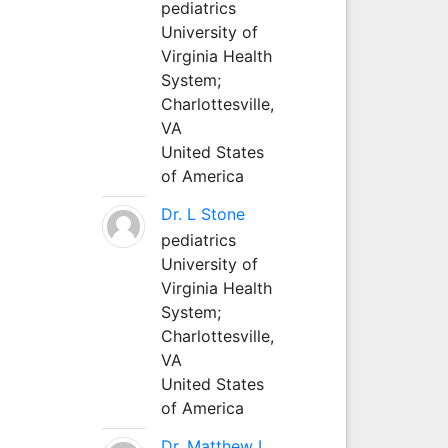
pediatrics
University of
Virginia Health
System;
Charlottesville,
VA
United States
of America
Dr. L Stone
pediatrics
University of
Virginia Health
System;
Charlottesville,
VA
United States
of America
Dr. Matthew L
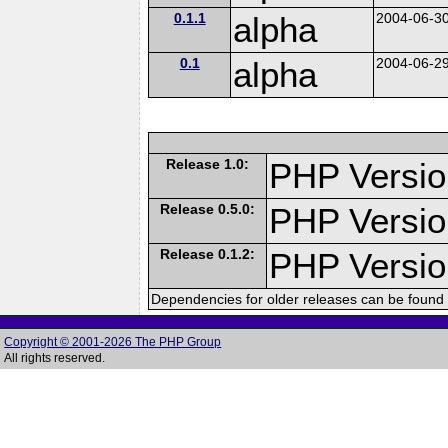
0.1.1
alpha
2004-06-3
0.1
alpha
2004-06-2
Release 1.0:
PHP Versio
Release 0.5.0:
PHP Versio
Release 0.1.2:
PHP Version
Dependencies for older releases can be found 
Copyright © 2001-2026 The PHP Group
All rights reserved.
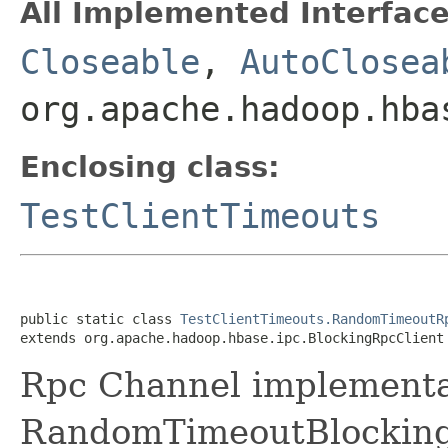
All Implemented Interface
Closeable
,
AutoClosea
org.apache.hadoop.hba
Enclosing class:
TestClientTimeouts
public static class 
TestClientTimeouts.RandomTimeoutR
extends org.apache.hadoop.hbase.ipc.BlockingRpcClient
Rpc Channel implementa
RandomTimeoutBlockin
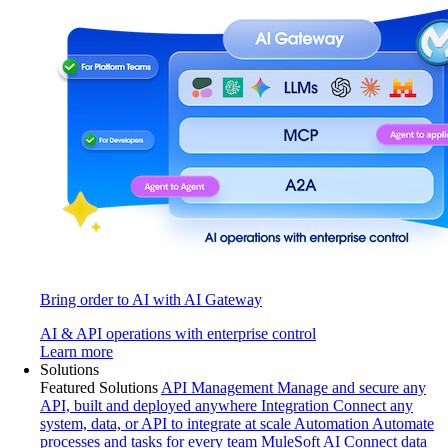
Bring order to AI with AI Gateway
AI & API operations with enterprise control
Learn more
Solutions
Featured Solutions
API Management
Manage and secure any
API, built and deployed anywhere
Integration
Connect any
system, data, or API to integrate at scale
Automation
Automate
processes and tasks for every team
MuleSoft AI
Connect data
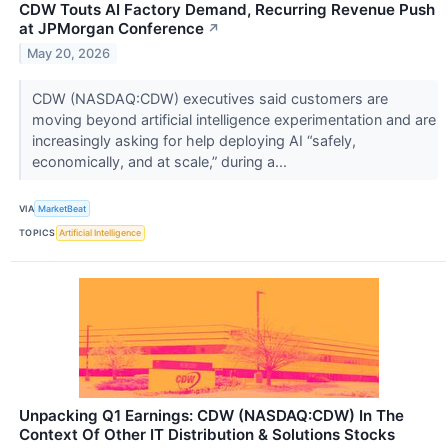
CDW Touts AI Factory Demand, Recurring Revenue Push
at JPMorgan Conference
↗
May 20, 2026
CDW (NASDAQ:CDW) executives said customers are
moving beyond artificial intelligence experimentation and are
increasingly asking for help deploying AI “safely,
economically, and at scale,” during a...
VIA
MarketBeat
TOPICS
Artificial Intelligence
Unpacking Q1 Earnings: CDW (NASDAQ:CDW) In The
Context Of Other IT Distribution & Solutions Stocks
----
→ **INSTRUCTION**
Give back exactly the lines that run from the line with "May 20, 2026" through the close of the material, counting both ends, and nothing more.

→ **RESULT**
May 20, 2026
CDW (NASDAQ:CDW) executives said customers are
moving beyond artificial intelligence experimentation and are
increasingly asking for help deploying AI “safely,
economically, and at scale,” during a...
VIA
MarketBeat
TOPICS
Artificial Intelligence
Unpacking Q1 Earnings: CDW (NASDAQ:CDW) In The
Context Of Other IT Distribution & Solutions Stocks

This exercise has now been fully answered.